=== Section Start ===

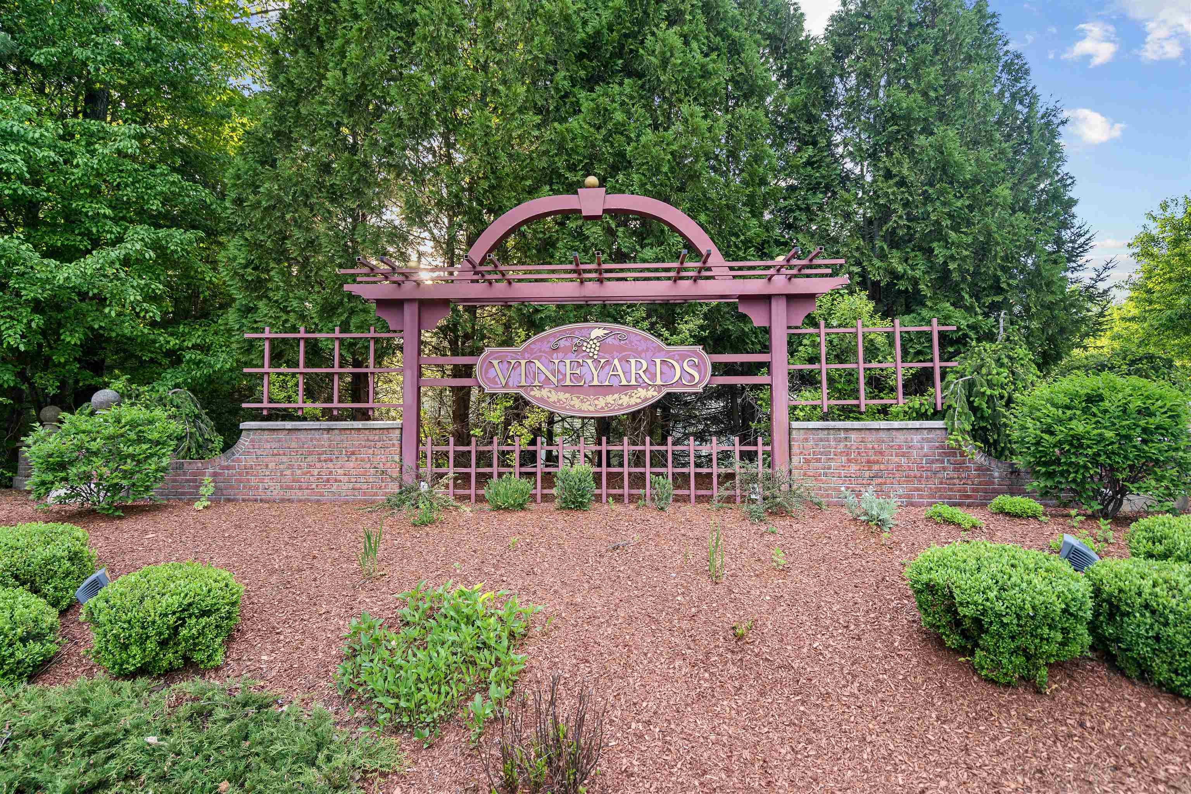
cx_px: 596
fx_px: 662
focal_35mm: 20
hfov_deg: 84.0
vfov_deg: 61.9
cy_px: 397
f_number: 4.5
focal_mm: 20
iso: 125
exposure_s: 1/20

=== Section End ===

▶ _Work to complete_:
The answer should be an exact copy of the material, with its pictures removed.

▶ _The answer_:
cx_px: 596
fx_px: 662
focal_35mm: 20
hfov_deg: 84.0
vfov_deg: 61.9
cy_px: 397
f_number: 4.5
focal_mm: 20
iso: 125
exposure_s: 1/20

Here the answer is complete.